Traditionally, molded aerated frozen bars, ice cream, or water ice are manufactured by partially freezing an ice cream mix, ice milk mix, frozen yogurt mix, water ice mix, or fruit juice mix in conventional batch or continuous freezers followed by pumping and filling the mix into molds of different shapes and sizes. During the last decade, a new generation of freezers has been developed which are equipped with pre-whippers that enable the mix to be pre-aerated before being partially frozen in the freezer. The molded products are usually quiescently frozen using a cold brine system at −30° C. to −40° C. If desired, after demolding, the molded products may be coated with chocolate or compound coating. Finally, the products are usually packaged and stored at about −30° C. until transport and distribution.
This traditional process for manufacturing molded aerated frozen bars, ice milk, yogurt, ice cream, or water ice has limitations. For example, the partial freezing of the mix in the freezer, followed by quiescent freezing in the molds, leads to the formation of an icy texture, loss of air, and formation of large air cells in the product having a size range of about 110-185 microns (Arbuckle, W. S. Ice Cream, Fourth Edition, 1986, Van Nostrand Reinhold, New York, p 234).
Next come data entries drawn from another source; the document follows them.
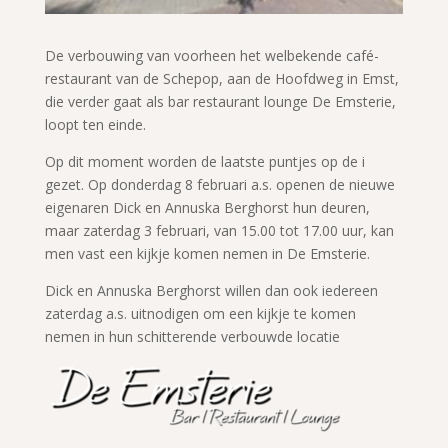
De verbouwing van voorheen het welbekende café-
restaurant van de Schepop, aan de Hoofdweg in Emst,
die verder gaat als bar restaurant lounge De Emsterie,
loopt ten einde.
Op dit moment worden de laatste puntjes op de i
gezet. Op donderdag 8 februari a.s. openen de nieuwe
eigenaren Dick en Annuska Berghorst hun deuren,
maar zaterdag 3 februari, van 15.00 tot 17.00 uur, kan
men vast een kijkje komen nemen in De Emsterie.
Dick en Annuska Berghorst willen dan ook iedereen
zaterdag a.s. uitnodigen om een kijkje te komen
nemen in hun schitterende verbouwde locatie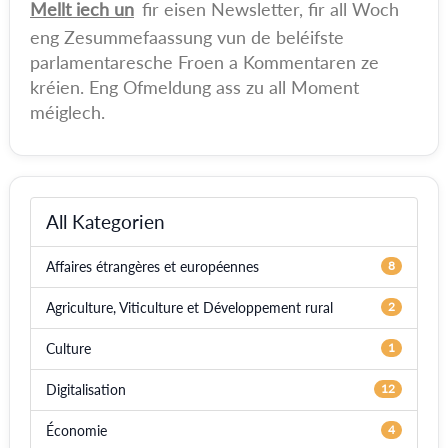
Mellt iech un
fir eisen Newsletter, fir all Woch
eng Zesummefaassung vun de beléifste
parlamentaresche Froen a Kommentaren ze
kréien. Eng Ofmeldung ass zu all Moment
méiglech.
All Kategorien
Affaires étrangères et européennes
8
Agriculture, Viticulture et Développement rural
2
Culture
1
Digitalisation
12
Économie
4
Shrinkage of the products is often a problem and when eating the product, a very cold feeling in the mouth is experienced. Furthermore, it is difficult to achieve more than 20% overrun in water ice, a typical overrun is from 0% to 20% and usually is about 5%. It is very difficult to achieve more than 80% overrun and almost impossible to achieve an overrun of 120% or higher in finished ice cream products using conventional manufacturing.
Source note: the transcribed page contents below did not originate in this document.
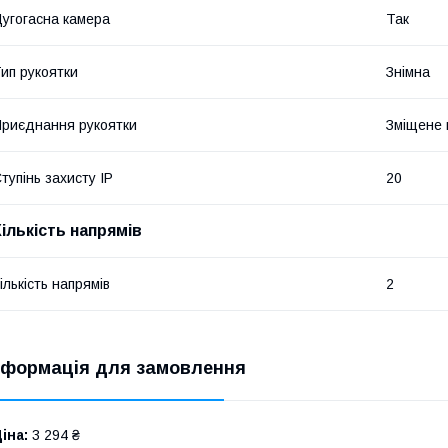
угогасна камера
Так
ип рукоятки
Знімна
риєднання рукоятки
Зміщене 
тупінь захисту IP
20
Кількість напрямів
ількість напрямів
2
нформація для замовлення
іна:
3 294 ₴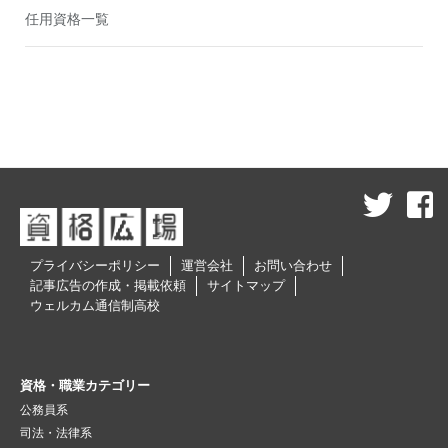
任用資格一覧
プライバシーポリシー
運営会社
お問い合わせ
記事広告の作成・掲載依頼
サイトマップ
ウェルカム通信制高校
資格・職業カテゴリー
公務員系
司法・法律系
Non molded products have similar problems. Air cells and ice crystals start growing immediately after production of non molded products. Significant air cell and ice crystal growth occurs during transportation, storage at the grocery store or during transportation and storage of the products by the consumer. None of the available non molded ice cream or water ice products inhibit or delay air cell or ice crystal growth after production or during hardening, transportation, or distribution.
Currently, there is no process that can produce very stable finely aerated frozen ice cream, ice milk, yogurt, or water ice having an average air cell size of less than 50 microns and an average ice crystal size of 25 microns or that are heat shock resistant for a period of time after production. Thus, there is a need for finely aerated ice cream, ice milk, yogurt or water ice that maintain a smooth texture, do not suffer from shrinkage, do not give a very cold feeling in the mouth, have an uniform appearance without large air pockets on the surface and have a significantly higher heat shock resistance. Moreover, no process can produce a stable overrun of more than 20% to about 100% for water ice products or an overrun between about 20% to about 250% for ice cream products. The present invention provides products and processes which overcome these disadvantages.